One of the lucratives of penny stocks is then you can easily make twenty to thirty percent within a few days. If this is the case, you must sell quickly. If you consider the penny stock that you’re in is getting pumped up, its best to take your profits and move along.
Don’t Listen To Company Managers
Stay clear-headed, and don’t believe everything you hear from penny-stock companies. Keep in mind that most companies are attempting to get their stock up to raise money and stay afloat. There is no dependable business model or precise data; therefore, many penny stocks are scams that are created to enrich insiders.
Avoid Selling Short
Even though shorting pumped-up penny stocks may look like a lucrative option, steer clear from it. Penny stocks are too unstable, and if you land yourself on the wrong side of the trade, it may result in you losing fifty percent or more on a short sell. It’s best to leave shorting penny stocks to the experts. Have a look at this list of penny stocks to invest in 2019.

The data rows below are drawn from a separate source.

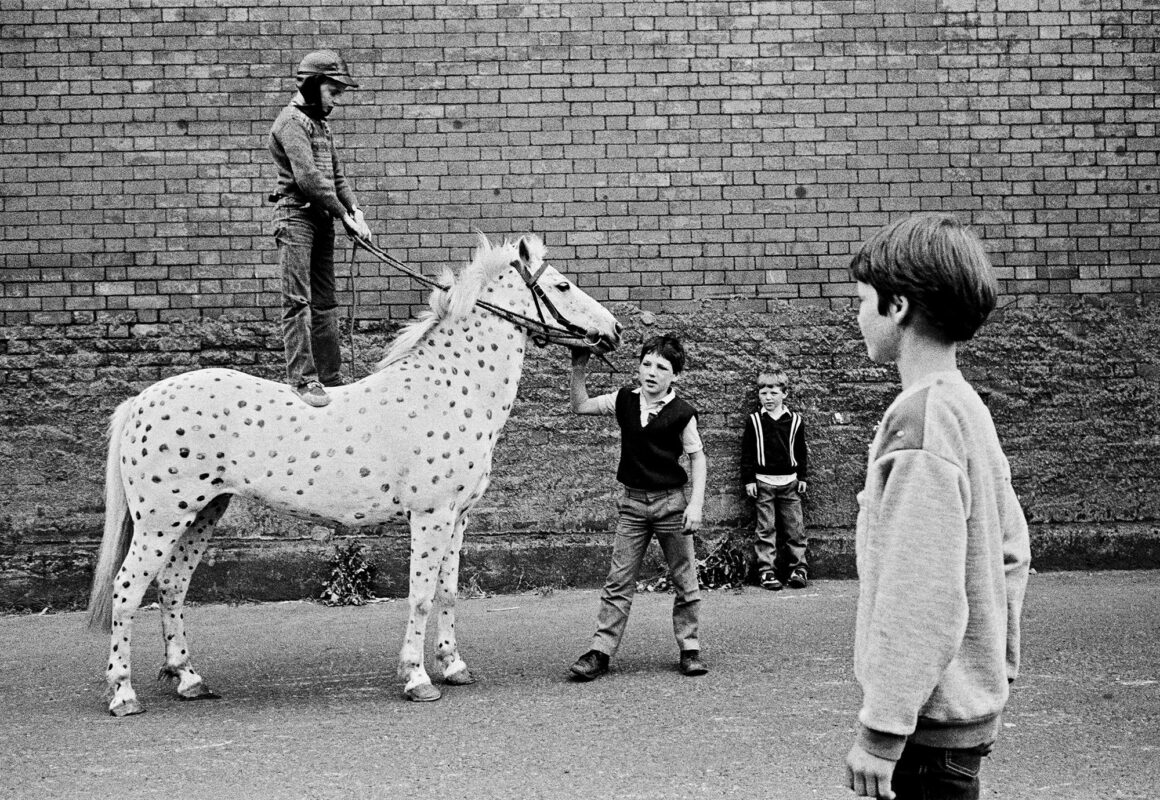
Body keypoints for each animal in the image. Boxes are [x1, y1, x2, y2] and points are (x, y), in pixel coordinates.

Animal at [85, 234, 621, 714]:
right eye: (564, 285)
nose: (614, 331)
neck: (450, 387)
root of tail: (139, 402)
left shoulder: (458, 517)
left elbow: (447, 590)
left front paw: (453, 667)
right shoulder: (430, 516)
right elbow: (420, 595)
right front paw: (418, 678)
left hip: (203, 512)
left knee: (172, 586)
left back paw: (189, 679)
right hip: (161, 520)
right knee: (127, 589)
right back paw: (123, 694)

Pay Attention To Penny Stocks That Have A High Volume
Choose stocks that trade at least 100 000 shares per day. Trading with low volume stocks can make it tricky for you to get out of your position. Also, try to stick to shares that sell at more than fifty cents a share. Stocks that trade at fewer than 100 000 shares per day and are priced under fifty cents a share, are not sufficiently liquid to stay in play.
Try Using Mental Stops
Due to bid-ask spreads being high on many penny stocks (as much as ten percent), hard stop-losses can end up losing you a lot of money. Even though it necessitates more focus, try using mental stops. Say, you want to make a dollar per share on a three-dollar stock, cut your losses at twenty cents, therefore having a 5:1 risk-reward.
Aiming For The Best
It’s best to purchase penny stock when they have significant earnings, or when they are earning 52-week highs on volume that is reaching a quarter-million shares per day. They are easily found if you look. The trick is to find stocks that reach 52-week highs that aren’t because of pump-and-dump schemes.
Avoid Trading Significant Positions
Make a mental note of not trading more than ten percent of the stock’s volume per day. Also, limit your share size to get out of the stock quicker.
Don’t Get Too Attached To A Stock
Once you’ve entered the penny stock world, remain cynical, do the research, and diversify, even if a family member or friend is touting the stock. Penny stocks have earned a bad reputation, therefore be careful.